◆ Task to complete ◆
All lines with the word "дома" must be pulled from the entries below.
Data records below:
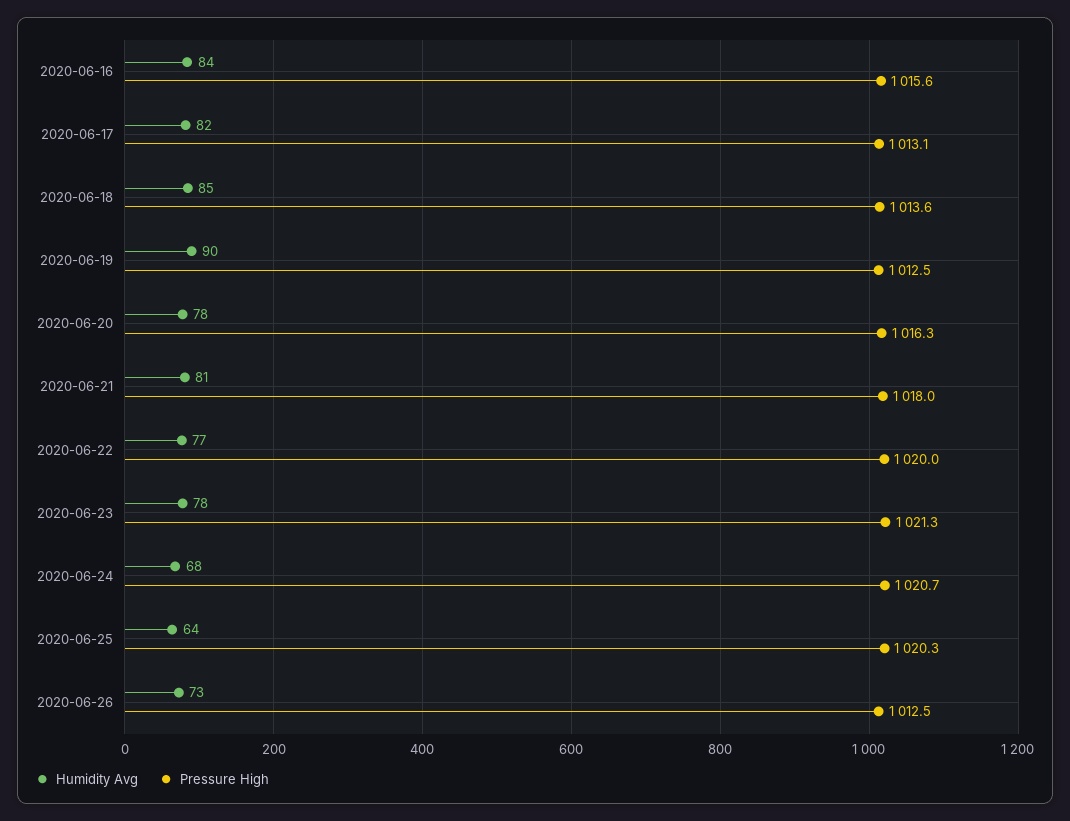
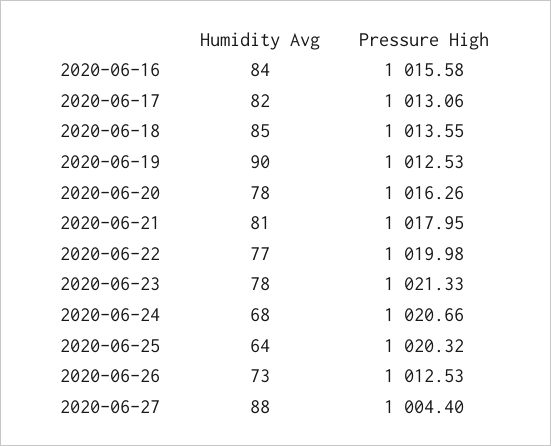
  {
    "Humidity Avg": {
      "2020-06-16": 84,
      "2020-06-17": 82,
      "2020-06-18": 85,
      "2020-06-19": 90,
      "2020-06-20": 78,
      "2020-06-21": 81,
      "2020-06-22": 77,
      "2020-06-23": 78,
      "2020-06-24": 68,
      "2020-06-25": 64,
-     "2020-06-26": 73
+     "2020-06-26": 73,
+     "2020-06-27": 88
    },
    "Pressure High": {
      "2020-06-16": 1015.58,
      "2020-06-17": 1013.06,
      "2020-06-18": 1013.55,
      "2020-06-19": 1012.53,
      "2020-06-20": 1016.26,
      "2020-06-21": 1017.95,
      "2020-06-22": 1019.98,
      "2020-06-23": 1021.33,
      "2020-06-24": 1020.66,
      "2020-06-25": 1020.32,
-     "2020-06-26": 1012.53
+     "2020-06-26": 1012.53,
+     "2020-06-27": 1004.4
    }
  }

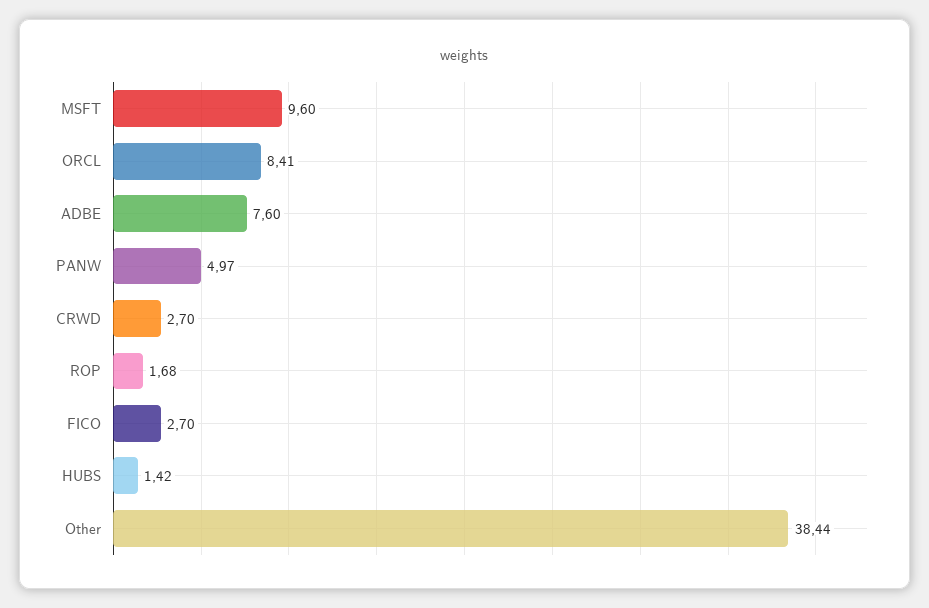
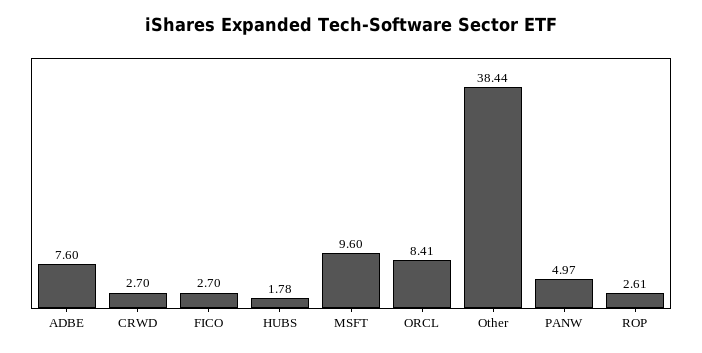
  {
    "MSFT": 9.6,
    "ORCL": 8.41,
    "ADBE": 7.6,
    "PANW": 4.97,
    "CRWD": 2.7,
-   "ROP": 1.68,
+   "ROP": 2.61,
    "FICO": 2.7,
-   "HUBS": 1.42,
+   "HUBS": 1.78,
    "Other": 38.44
  }

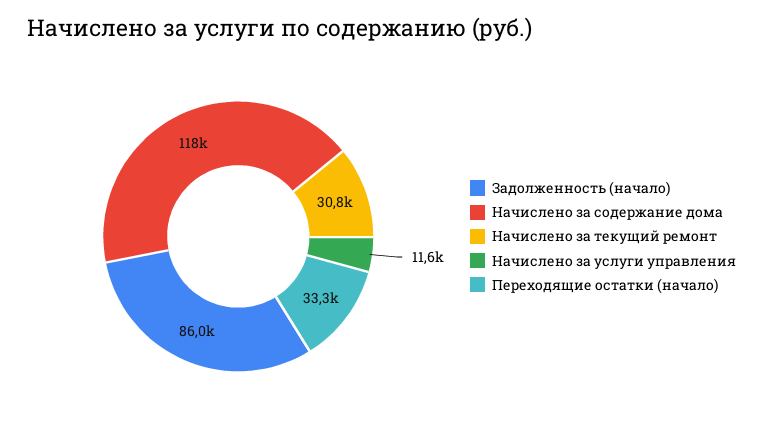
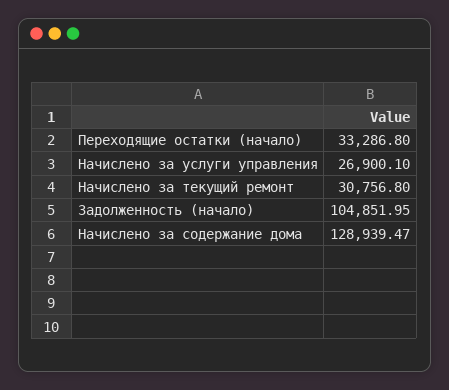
  {
-   "Задолженность (начало)": 86000,
+   "Задолженность (начало)": 104851.95,
-   "Начислено за содержание дома": 118000,
+   "Начислено за содержание дома": 128939.47,
    "Начислено за текущий ремонт": 30756.8,
-   "Начислено за услуги управления": 11600,
+   "Начислено за услуги управления": 26900.1,
    "Переходящие остатки (начало)": 33286.8
  }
End of Data records.
◆ Exercise solution ◆
-   "Начислено за содержание дома": 118000,
+   "Начислено за содержание дома": 128939.47,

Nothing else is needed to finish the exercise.